Which countries will be among the “great players”?

“It’s not for nothing that the U.K. has been a great player on the world stage for centuries. Having declared their independence from the EU, the British people can now show the world what a determined democracy can accomplish.” – Editorial, The Wall Street Journal, 24 June 2016

Well . . . a “determined democracy” is all very well on some occasions to tell its rulers when it has been neglected but it will only be able to “show the world” what a “great player” it could be when a great deal more has been accomplished. The most important factor of all is a complete make-over of our education system.

For the past 100 years, ever since state secondary schools were imposed on the population, half our leading scientific talent has been educated in private schools — 7% of the population — the other half made up from the 93% in state schools.

In 30 years’ time, the likelihood is that China will be manufacturing and exporting all the consumer goods that the world will ever need — or, rather, can afford at any point of time — along with many production goods, too — of the sort that Germany now exports.

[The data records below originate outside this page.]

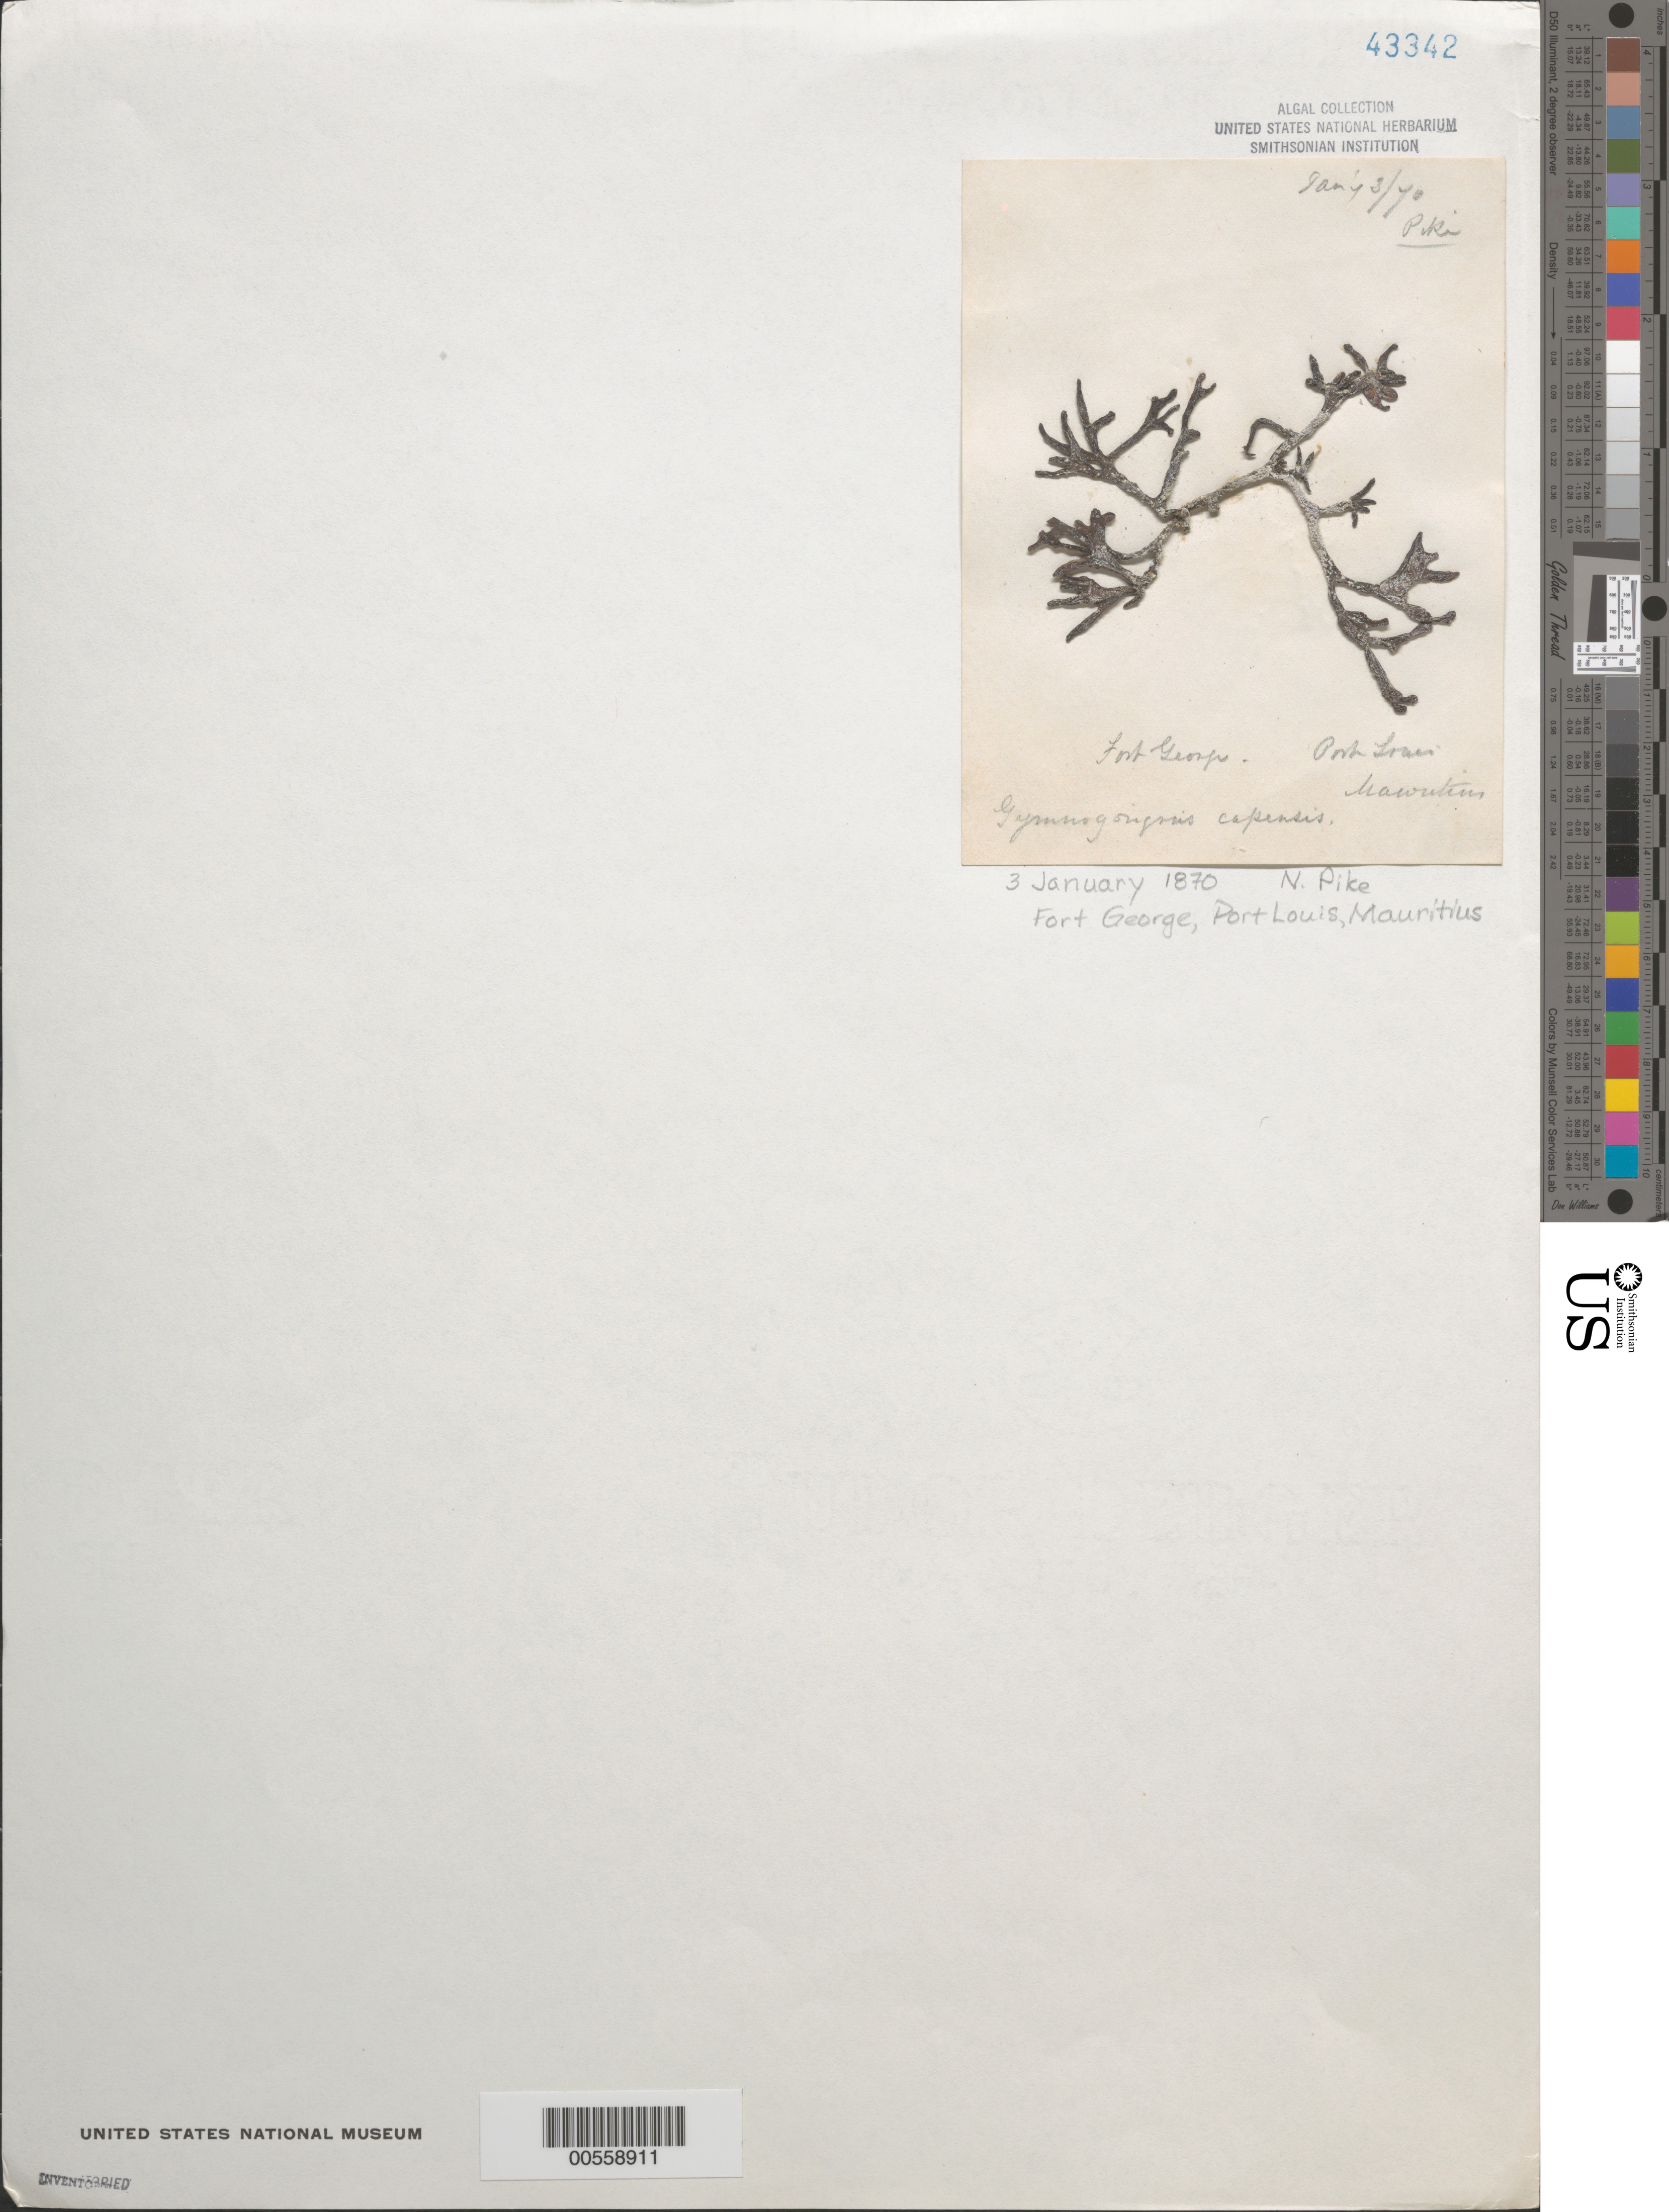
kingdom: Plantae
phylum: Rhodophyta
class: Florideophyceae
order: Gigartinales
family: Phyllophoraceae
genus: Gymnogongrus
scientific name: Gymnogongrus complicatus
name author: (Kütz.) Papenf.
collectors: N. Pike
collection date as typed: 03 Jan 1870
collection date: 1870-01-03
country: Mauritius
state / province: Port Louis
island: Mauritius Island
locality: Fort George, Port Louis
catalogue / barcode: US 43342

The only way that the advanced countries will survive in th decades to come will be by trading their latest scientific, medical and technical services with China — which is likely to remain a copycat culture rather than a creative one. As a reminder from a posting I wrote earlier this year, there will thus be increasing competition between the creative countries of the world.

These are, in order of number of Nobel prizes won in science subjects per million inhabitants: Switzerland (2.50), Austria (1.88), Sweden (1.65), Denmark (1.61), UK (1.41), Hungary (1.12), Germany (1.07), Netherlands (1.00), Norway (1.00), US (0.77),  Israel (0.75).

Which of the above will develop the superb educational system that will be required in the coming years?